=== Given text ===
********
Physical properties of microporous membranes prepared by hydrolyzing cellulose/soy protein blends

Abstract

Microporous membranes (CS1- n) were prepared by blending cellulose and soy protein isolate (SPI) in 6 wt.% NaOH/5 wt.% thiourea aqueous solution. The membranes CS1- n were hydrolyzed with 5 wt.% NaOH aqueous solution to obtain membranes CS2- n. The structure and properties of the membranes were characterized by Fourier transform infrared spectroscopy, scanning electron microscopy (SEM), the flow rate method, and tensile testing. The blend membranes CS1- n exhibited mesh structure woven by SPI and cellulose, and the membranes CS2- n possess microporous structure as a result of the removal of SPI during the NaOH-hydrolysis process. The apparent pore size (2 r e) measured with SEM, the mean pore size (2 r f) obtained by the flow rate method, and the water ultrafiltration rate (UFR) of the CS1- n and CS2- n membranes increased with an increase in SPI content, and are higher than those of the pure cellulose membrane and previous membranes. The values of 2 r f (47.7–77.2 nm) and UFR (28–53.5 mL h −1 m −2 mmHg −1) of the microporous membranes CS2- n are higher than those of the corresponding membranes CS1- n, because of removing of most of SPI by NaOH-treatment. The microporous membranes also kept high tensile strength in both dry and wet states. In addition, the membranes CS2- n containing a small amount of SPI are suitable for the culture of Vero cells. Therefore, the membranes could be used as candidates for application in separation technology and biomedical fields.
********
=== Recorded data ===
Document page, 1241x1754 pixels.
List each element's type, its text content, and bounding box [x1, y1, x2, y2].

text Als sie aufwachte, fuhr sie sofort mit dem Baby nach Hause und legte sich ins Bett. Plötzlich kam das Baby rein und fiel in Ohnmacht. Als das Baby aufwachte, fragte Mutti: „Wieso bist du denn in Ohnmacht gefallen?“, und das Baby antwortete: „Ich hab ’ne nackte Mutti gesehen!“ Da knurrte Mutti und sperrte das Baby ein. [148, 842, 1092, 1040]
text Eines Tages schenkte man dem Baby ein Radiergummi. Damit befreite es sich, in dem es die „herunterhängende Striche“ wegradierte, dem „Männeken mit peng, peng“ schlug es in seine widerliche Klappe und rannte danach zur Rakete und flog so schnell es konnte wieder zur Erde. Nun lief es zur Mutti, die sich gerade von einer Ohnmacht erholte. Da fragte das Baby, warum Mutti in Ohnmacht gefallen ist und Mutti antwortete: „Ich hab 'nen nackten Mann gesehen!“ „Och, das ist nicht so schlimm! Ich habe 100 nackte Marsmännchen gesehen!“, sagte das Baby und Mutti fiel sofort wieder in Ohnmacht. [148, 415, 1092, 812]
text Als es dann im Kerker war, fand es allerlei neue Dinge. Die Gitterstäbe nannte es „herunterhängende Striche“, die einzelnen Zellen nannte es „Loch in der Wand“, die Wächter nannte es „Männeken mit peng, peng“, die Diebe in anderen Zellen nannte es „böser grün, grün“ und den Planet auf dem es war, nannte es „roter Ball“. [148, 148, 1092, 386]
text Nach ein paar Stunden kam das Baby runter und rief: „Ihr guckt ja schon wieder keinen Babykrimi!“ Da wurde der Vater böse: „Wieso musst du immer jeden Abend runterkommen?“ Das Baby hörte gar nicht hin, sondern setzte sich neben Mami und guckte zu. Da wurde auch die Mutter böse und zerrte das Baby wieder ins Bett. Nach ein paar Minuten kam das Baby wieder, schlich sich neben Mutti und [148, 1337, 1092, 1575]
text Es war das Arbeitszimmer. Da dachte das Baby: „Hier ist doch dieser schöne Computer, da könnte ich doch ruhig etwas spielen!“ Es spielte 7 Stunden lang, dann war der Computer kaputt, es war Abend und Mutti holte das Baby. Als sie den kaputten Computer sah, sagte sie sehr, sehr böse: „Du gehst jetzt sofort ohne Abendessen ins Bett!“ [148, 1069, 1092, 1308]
********
=== Questions to answer ===
1. Answer these questions from the membrane abstract:
(a) In what solution were the cellulose and soy protein isolate blended?
(b) What solution was used to hydrolyze the CS1-n membranes?
(c) What cells are the CS2-n membranes said to suit for culture?
2. Rewrite the membrane abstract's paragraph beginning "Microporous membranes (CS1- n) were prepared" as a short bulleted list that keeps its main facts.
3. List every method the membrane abstract names for characterizing the structure and properties of the membranes.

=== Task solutions ===
1.
(a) A 6 wt.% NaOH/5 wt.% thiourea aqueous solution.
(b) A 5 wt.% NaOH aqueous solution.
(c) Vero cells.

2.
- CS1-n membranes were made by blending cellulose and soy protein isolate (SPI) in 6 wt.% NaOH/5 wt.% thiourea aqueous solution. Hydrolyzing them with 5 wt.% NaOH gave CS2-n membranes.
- The membranes were characterized by Fourier transform infrared spectroscopy, scanning electron microscopy (SEM), the flow rate method, and tensile testing.
- CS1-n had a mesh structure woven by SPI and cellulose. CS2-n was microporous because SPI was removed during NaOH hydrolysis.
- Apparent pore size (SEM), mean pore size (flow rate method), and water ultrafiltration rate (UFR) rose with SPI content. They were higher than in pure cellulose and previous membranes.
- CS2-n had a mean pore size of 47.7–77.2 nm and a UFR of 28–53.5 mL h−1 m−2 mmHg−1. Both were higher than in CS1-n because most SPI was removed.
- The microporous membranes kept high tensile strength when dry and wet.
- CS2-n membranes with a small amount of SPI suit Vero cell culture.
- The membranes are candidates for separation technology and biomedical uses.

3.
- Fourier transform infrared spectroscopy
- Scanning electron microscopy (SEM)
- The flow rate method
- Tensile testing